Supremo Tribunal Federal

MS 36.780

Relator(a)
Roberto Barroso
Órgão julgador
Primeira Turma
Data do julgamento
04/04/2022
Data de publicação
20/04/2022

STF – MS 36.780, Rel. Roberto Barroso, Primeira Turma, j. 04/04/2022, p. 20/04/2022

Ementa

EMENTA: Direito Processual Civil. Embargos de Declaração em Mandado de Segurança. Inexistência dos Vícios Autorizadores. 1. Não há obscuridade, contradição, omissão ou erro material no acórdão questionado, o que afasta a presença dos pressupostos de embargabilidade, conforme o art. 1.022 do CPC. 2. Mandado de segurança impetrado por associação beneficente de direito privado condenada a ressarcir danos causados à União por irregularidades no uso de verbas federais. 3. A prescrição da pretensão punitiva do TCU é regulada integralmente pela Lei nº 9.873/1999, que fixa o prazo de 5 (cinco) anos a contar da data da prática do ato. Embora se trate, aqui, de pretensão de ressarcimento ao erário, e não de imposição de sanções, a referida lei representa a regulamentação mais adequada a ser aplicada por analogia. No caso concreto, ocorreram diversos fatos interruptivos do lapso prescricional, que impedem o seu reconhecimento. 4. O reconhecimento da ocorrência de prescrição pressupõe a identificação de período de inércia, imputável ao órgão processante, que seja superior ao prazo prescricional assinado em lei. No caso, o relatório final da tomada de contas no Ministério do Trabalho e Emprego foi proferido em 10.04.2013, menos de 5 (cinco) anos depois da apresentação de defesa administrativa, o que ocorreu em 16.05.2008. De modo que não houve prescrição. 5. Inocorrência de prescrição intercorrente, na forma do art. 1º, § 1º, da Lei nº 9.873/1999, seja porque o prazo prescricional é de 5 (cinco) anos, conforme afirmado pela Primeira Turma no acórdão embargado, seja em razão da ausência nos autos de cópia integral do processo de tomada de contas especial. Pelos documentos juntados aos autos, não é possível afirmar que, entre 2008 e 2013, o processo administrativo tenha permanecido paralisado, uma vez que há um lapso de 67 páginas não juntadas pela impetrante. 6. Ainda que a parte embargante discorde das conclusões alcançadas pelo Tribunal, não pode pretender revê-las por meio de embargos de declaração.

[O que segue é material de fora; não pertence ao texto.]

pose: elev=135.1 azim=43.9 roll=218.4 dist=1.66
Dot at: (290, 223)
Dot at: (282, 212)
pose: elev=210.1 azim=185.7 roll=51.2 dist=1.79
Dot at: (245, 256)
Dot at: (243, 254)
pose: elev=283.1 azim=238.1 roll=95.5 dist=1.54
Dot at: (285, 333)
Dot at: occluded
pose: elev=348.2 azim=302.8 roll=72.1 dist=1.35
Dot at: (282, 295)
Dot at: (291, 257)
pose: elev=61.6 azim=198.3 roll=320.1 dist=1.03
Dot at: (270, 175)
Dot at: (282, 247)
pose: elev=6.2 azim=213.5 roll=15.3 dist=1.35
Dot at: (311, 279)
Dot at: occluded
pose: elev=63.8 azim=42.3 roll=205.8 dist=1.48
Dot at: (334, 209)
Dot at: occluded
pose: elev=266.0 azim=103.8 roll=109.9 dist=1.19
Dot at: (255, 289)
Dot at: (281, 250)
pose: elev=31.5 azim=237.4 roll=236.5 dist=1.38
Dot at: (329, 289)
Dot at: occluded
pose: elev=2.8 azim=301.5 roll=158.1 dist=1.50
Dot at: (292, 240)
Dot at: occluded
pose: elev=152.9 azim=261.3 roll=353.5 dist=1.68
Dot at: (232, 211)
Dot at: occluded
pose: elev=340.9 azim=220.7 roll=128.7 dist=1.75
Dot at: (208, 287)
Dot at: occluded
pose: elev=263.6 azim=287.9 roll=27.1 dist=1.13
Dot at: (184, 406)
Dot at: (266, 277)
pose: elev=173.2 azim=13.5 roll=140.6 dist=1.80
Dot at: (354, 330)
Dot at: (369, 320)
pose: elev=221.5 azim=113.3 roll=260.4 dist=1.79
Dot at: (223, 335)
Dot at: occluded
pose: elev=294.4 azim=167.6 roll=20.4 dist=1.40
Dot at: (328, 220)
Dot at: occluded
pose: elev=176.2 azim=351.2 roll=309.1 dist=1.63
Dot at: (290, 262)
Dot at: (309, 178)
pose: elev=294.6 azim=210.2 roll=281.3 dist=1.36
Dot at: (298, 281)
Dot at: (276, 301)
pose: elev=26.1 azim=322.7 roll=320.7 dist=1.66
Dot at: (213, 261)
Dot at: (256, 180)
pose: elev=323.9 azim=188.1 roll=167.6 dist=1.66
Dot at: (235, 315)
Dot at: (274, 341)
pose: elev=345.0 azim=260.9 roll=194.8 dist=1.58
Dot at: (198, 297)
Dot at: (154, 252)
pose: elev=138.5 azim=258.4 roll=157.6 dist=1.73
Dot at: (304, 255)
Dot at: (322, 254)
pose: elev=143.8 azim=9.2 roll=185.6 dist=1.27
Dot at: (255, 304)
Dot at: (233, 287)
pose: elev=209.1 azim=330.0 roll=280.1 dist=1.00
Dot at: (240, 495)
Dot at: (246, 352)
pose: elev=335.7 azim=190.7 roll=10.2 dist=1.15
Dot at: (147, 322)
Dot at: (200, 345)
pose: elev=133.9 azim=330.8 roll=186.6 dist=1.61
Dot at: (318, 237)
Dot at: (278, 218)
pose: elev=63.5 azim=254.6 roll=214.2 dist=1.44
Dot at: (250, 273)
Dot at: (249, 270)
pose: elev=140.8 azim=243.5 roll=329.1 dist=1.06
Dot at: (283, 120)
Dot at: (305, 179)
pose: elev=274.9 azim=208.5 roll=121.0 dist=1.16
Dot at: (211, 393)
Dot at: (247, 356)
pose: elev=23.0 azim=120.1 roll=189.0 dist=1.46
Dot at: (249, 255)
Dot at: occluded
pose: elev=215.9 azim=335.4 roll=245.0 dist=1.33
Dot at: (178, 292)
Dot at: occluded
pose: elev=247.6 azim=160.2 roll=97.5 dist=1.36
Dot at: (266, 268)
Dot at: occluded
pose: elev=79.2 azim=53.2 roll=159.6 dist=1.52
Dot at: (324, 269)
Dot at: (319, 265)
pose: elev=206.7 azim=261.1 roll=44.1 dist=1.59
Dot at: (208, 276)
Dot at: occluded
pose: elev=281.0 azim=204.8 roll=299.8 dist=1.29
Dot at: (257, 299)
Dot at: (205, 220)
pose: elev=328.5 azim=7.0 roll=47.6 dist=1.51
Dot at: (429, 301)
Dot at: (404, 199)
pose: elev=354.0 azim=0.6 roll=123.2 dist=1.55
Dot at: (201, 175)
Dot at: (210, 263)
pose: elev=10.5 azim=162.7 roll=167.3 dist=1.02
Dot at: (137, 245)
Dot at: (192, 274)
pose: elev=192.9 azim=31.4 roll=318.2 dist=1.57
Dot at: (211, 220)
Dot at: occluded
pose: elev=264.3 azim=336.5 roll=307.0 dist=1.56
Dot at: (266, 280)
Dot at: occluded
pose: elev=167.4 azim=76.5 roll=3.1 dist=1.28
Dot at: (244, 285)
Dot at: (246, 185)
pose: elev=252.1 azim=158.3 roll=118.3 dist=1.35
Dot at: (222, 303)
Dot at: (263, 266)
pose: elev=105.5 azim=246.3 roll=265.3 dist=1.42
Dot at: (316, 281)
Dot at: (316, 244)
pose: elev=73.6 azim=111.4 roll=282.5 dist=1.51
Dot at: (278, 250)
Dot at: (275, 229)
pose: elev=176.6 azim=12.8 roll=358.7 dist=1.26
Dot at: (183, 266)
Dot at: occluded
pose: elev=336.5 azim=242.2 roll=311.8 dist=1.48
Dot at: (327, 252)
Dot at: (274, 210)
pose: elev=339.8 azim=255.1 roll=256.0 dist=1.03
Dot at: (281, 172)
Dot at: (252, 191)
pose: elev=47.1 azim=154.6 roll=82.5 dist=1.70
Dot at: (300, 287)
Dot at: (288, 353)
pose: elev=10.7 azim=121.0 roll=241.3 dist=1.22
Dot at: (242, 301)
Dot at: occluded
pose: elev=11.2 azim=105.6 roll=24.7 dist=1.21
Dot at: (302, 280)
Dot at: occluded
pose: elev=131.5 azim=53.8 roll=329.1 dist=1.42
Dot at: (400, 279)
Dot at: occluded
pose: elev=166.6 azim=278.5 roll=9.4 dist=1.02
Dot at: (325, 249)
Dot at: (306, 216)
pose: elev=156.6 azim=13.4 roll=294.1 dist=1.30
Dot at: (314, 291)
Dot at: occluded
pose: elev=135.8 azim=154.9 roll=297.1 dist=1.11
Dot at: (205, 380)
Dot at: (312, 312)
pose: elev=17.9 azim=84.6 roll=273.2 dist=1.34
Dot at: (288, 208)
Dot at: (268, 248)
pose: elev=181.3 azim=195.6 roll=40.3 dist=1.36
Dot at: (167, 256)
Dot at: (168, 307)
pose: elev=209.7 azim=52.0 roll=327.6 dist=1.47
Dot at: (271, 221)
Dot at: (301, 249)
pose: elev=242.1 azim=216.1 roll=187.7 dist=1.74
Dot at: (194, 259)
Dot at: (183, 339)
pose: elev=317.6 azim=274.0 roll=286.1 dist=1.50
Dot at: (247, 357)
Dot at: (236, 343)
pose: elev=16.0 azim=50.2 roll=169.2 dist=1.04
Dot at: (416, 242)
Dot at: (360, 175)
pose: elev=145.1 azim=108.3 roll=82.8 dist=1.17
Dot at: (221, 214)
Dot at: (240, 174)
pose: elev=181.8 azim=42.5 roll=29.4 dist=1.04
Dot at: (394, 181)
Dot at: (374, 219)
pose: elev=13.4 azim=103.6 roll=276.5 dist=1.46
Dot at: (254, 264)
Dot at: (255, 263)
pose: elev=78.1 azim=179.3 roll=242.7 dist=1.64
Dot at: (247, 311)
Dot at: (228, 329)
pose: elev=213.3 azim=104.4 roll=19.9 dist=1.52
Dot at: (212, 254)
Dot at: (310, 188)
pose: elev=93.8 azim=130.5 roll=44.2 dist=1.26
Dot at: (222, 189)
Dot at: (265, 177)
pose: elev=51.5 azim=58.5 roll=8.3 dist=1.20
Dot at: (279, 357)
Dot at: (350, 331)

A via recursal adotada não se mostra adequada para, a pretexto de correção de inexistentes vícios internos do acórdão proferido, postular a renovação de julgamento que transcorreu de maneira hígida e regular. Precedentes. 7. Embargos de declaração rejeitados. (MS 36780 ED, Relator(a): ROBERTO BARROSO, Primeira Turma, julgado em 04-04-2022, PROCESSO ELETRÔNICO DJe-074 DIVULG 19-04-2022 PUBLIC 20-04-2022)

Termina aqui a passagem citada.